(DOCUMENT TEXT)

On Sunday we did no work but stood around outside our huts under the gaze of the Germans with their wives and children, full of curiosity and hate watching us from their windows and from the street. And, it was wonderful, they could see that we were people too and they began to come a little closer. But then some of the little German children began hurling stones at us.

If someone had said to me 'One day you're going to eat soup made from dirty potatoes," I would have said 'What nonsense!' But nothing surprises me here.

Alexei Zyikov, Russian POW in Marienberg, Germany, journal entry of 27 January 1916. (Zyikov never returned to Russia, and likely died in a prison camp. His journal was found by a Russian soldier during the invasion of Germany in WWII.)



"Patricia Rag" is a 1916 composition by Joseph Lamb, one of the finest ragtime composers and one whose reputation has generally been eclipsed by Scott Joplin. While the emergence of jazz records in 1917 didn't wipe out ragtime overnight by any means (there were tons of ragtime discs in the '20s, for instance), there is an autumnal quality to "Patricia Rag," the sense of a music having reached its limits.

Performed by Max Morath, and find on Best of Scott Joplin and Other Rag Classics


Feuillade's Judex

The worst of London is the girls that run around the streets there. The Strand is the worse place for them that I ever saw. They will come up to you, that is, after about nine oclock and they will take you by the arm and want you to go home with them and stay all night with them.

I have not had much experience with them, but it is an awfull temtation when they act like that. An awfull lot of fellows that go to London come back in bad shape and are sent to the V.D. hospital. There is one V.D. hospital near here that has six hundred men in it. It is a shame that the fellows can't keep away from it.

Private Winnie McClare, Halifax Rifles (Canada), letter of 20 November 1916. McClare was killed in battle near Acheville, France, on 5 May 1917.


Morton Livingston Schamberg, Mechanical Abstraction.

At a time when most of the European nations were engaged in slaughtering each other and laying the groundwork for the further barbarities of the 20th Century, a Spanish composer finished a work that seemed to hail from a lost era, from the last days of civilized Europe. It was a composition that was, in a sense, a Spaniard's impression of a Frenchman's dream of Spain.

(End DOCUMENT TEXT)
(SUPPLIED DATA)

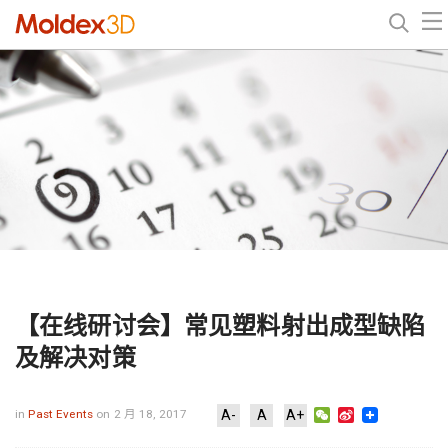
【在线研讨会】常见塑料射出成型缺陷
及解决对策
WeChat
Sina
in
Past Events
on 2 月 18, 2017
A-
A
A+
Weibo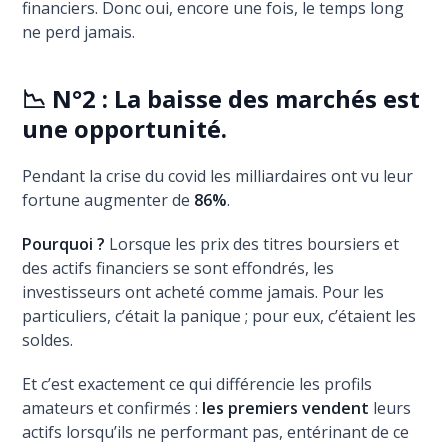
financiers. Donc oui, encore une fois, le temps long
ne perd jamais.
📉 N°2 : La baisse des marchés est
une opportunité.
Pendant la crise du covid les milliardaires ont vu leur
fortune augmenter de
86%
.
Pourquoi ?
Lorsque les prix des titres boursiers et
des actifs financiers se sont effondrés, les
investisseurs ont acheté comme jamais. Pour les
particuliers, c’était la panique ; pour eux, c’étaient les
soldes.
Et c’est exactement ce qui différencie les profils
amateurs et confirmés :
les premiers vendent
leurs
actifs lorsqu’ils ne performant pas, entérinant de ce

(End SUPPLIED DATA)

## WORK TASK 1
Based on the 1916 text, do these statements agree with it? (a) Zyikov's journal entry is dated 27 January 1916. (b) "Patricia Rag" was composed by Scott Joplin. (c) McClare was killed near Acheville. Answer yes or no for each, quoting the words that decide it.
## WORK TASK 2
Render this sentence from the 1916 text in Spanish: "It was a composition that was, in a sense, a Spaniard's impression of a Frenchman's dream of Spain."
## WORK TASK 3
Write the next part of the 1916 text, picking up right after its final sentence.
The data is separate material and is not part of the 1916 text.

## RESPONSE BOX 1
(a) Yes: "journal entry of 27 January 1916"
(b) No: "a 1916 composition by Joseph Lamb"
(c) Yes: "McClare was killed in battle near Acheville, France, on 5 May 1917"

## RESPONSE BOX 2
Era una composición que era, en cierto sentido, la impresión de un español del sueño de un francés sobre España.

## RESPONSE BOX 3
Manuel de Falla had lived in Paris from 1907 to 1914, befriending and working with Debussy and in particular, Ravel. When the war began, he fled back to Spain (allegedly packing so fast that he left his toupee behind in France) and tried to finish some of the compositions he had begun years before. One was a set of piano nocturnes that a friend recommended he turn into a piece for piano and orchestra. So working on an out-of-tune piano in a beachhouse in Sitges, near Barcelona, he finished what became Nights in the Gardens of Spain.

The Nights were an answer of sorts to Ravel's Rapsodie Espagnole, a composition which Falla had thought had an authentically Spanish flavor, but in reality was inspired by Ravel's mother's idealized memories of Spain--Ravel had never been there. So like the Rapsodie, Falla's Nights are an imagining of a mythical Spain--in this case, Granada, which Falla had never visited and knew about mainly through a book he had bought in Paris.

"Distant Dance" is the second of three movements, in which the piano plays a variety of roles--dancer, guitarist, singer. (Much more information here.) Nights was premiered on April 9, 1916, in Madrid.

This 1983 performance is by the pianist Alicia de Laroccha and the London Philharmonic, conducted by Frubeck de Burgos. On The Essential Falla.



We know the names of some artists who died: among the painters, Umberto Boccioni, Franz Marc, and August Macke; the sculptor Henri Gaudier-Brzeska...the poets Guillaume Apollinaire, Wilfred Owen and Isaac Rosenberg [& the novelists Saki and Alain-Fournier]. But for every one of these names there must have been scores, even hundreds, of men who never had the chance to develop. If you ask where is the Picasso of England or the Ezra Pound of France, there’s only one probable answer: still in the trenches.

Robert Hughes.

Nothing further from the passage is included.